Tripontium - Roman Rugby
Tripontium
Tripontium (the place of the three bridges) was a Romano-British small town (a 'small town' being distinguished in size and function from a city of municipal status), which flourished between the latter half of the first to the early fifth centuries AD. Towns of this kind often had Roman military origins as the stationed legions (XIIII and XX) took advantage of surrounding fertile lands for resources.
Tripontium is located within the modern town of Rugby, Warwickshire, the area of which was also occupied by the Corieltauvi and Catuvellauni tribes. The Corieltauvi were once known as the Coritani due to corruptions in the 7th century AD text of the Ravenna Cosmography. An inscribed tegula (roof tile) bearing the name of the tribe as the Corieltauvi was found at Tripontium and corrected the debate.
The town’s situation within the Midlands was important for its function being positioned on the Roman road named Watling Street. Like its surrounding small towns, Tripontium held an administrative function which served the Cursus publicus, the Roman courier service. A mansio (staging post) and bathhouse were to be provided along major roads within ten Roman miles at these towns to allow Roman officials and travellers to rest. The remains of these structures were found during excavations but are no longer visible.
Bathhouses (above) are more easily identifiable than mansiones due to their structured rooms; the frigidarium (cold), tepidarium (warm), and caldarium (hot,) and their unique heating system known as the hypocaust. The mansio can be identified because of its rooms positioned around a central courtyard. These rooms contained sleeping, dining, and public meeting quarters. It is also possible that shrines and temples once existed as carved figures believed to depict Celtic deities have been found within the tribal area.
Roman Towns
What were the main functions/buildings of a town in Roman Britain?
- Public bathhouse
- Water wells
- Food production
- Craft (metalwork and clothes).
- Farming – for food and to be used for taxation.

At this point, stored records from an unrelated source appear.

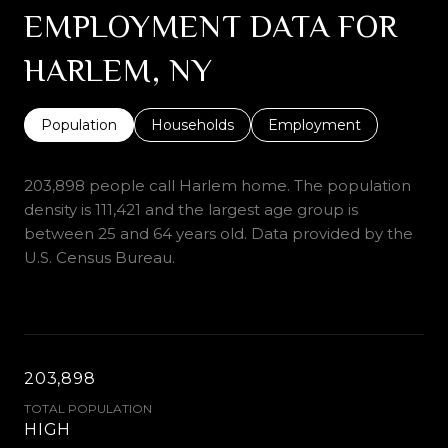
EMPLOYMENT DATA FOR
HARLEM, NY
Population
Households
Employment
203,898 people call Harlem home. The population
density is 111,421 and the largest age group is
between 25 and 64 years old.
Data provided by the
U.S. Census Bureau.
203,898
TOTAL POPULATION
HIGH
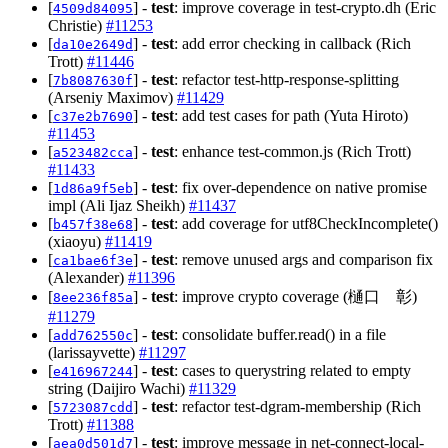
[
] -
test
: improve coverage in test-crypto.dh (Eric
4509d84095
Christie)
#11253
[
] -
test
: add error checking in callback (Rich
da10e2649d
Trott)
#11446
[
] -
test
: refactor test-http-response-splitting
7b8087630f
(Arseniy Maximov)
#11429
[
] -
test
: add test cases for path (Yuta Hiroto)
c37e2b7690
#11453
[
] -
test
: enhance test-common.js (Rich Trott)
a523482cca
#11433
[
] -
test
: fix over-dependence on native promise
1d86a9f5eb
impl (Ali Ijaz Sheikh)
#11437
[
] -
test
: add coverage for utf8CheckIncomplete()
b457f38e68
(xiaoyu)
#11419
[
] -
test
: remove unused args and comparison fix
ca1bae6f3e
(Alexander)
#11396
[
] -
test
: improve crypto coverage (樋口 彰)
8ee236f85a
#11279
[
] -
test
: consolidate buffer.read() in a file
add762550c
(larissayvette)
#11297
[
] -
test
: cases to querystring related to empty
e416967244
string (Daijiro Wachi)
#11329
[
] -
test
: refactor test-dgram-membership (Rich
5723087cdd
Trott)
#11388
[
] -
test
: improve message in net-connect-local-
aea0d501d7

Aside from public buildings, humble rectilinear timber houses lined Watling Street which combined domestic living spaces for inhabitants with workshops and attached farms. Living spaces were located towards the back whereas the workshops were at the front with open gable ends to allow smoke and fumes to escape more easily from industrial crafts such as metalworking. Many houses had enclosed farmsteads for cultivation and livestock rearing, particularly of cows and pigs for their diet and sheep for wool production.
The whole of the Midlands in the fourth century AD saw the demise and eventual abandonment of towns, most likely due to barbarian raids. Tripontium was one of such towns although the settlement may have been occupied for a brief period by the Anglo Saxons.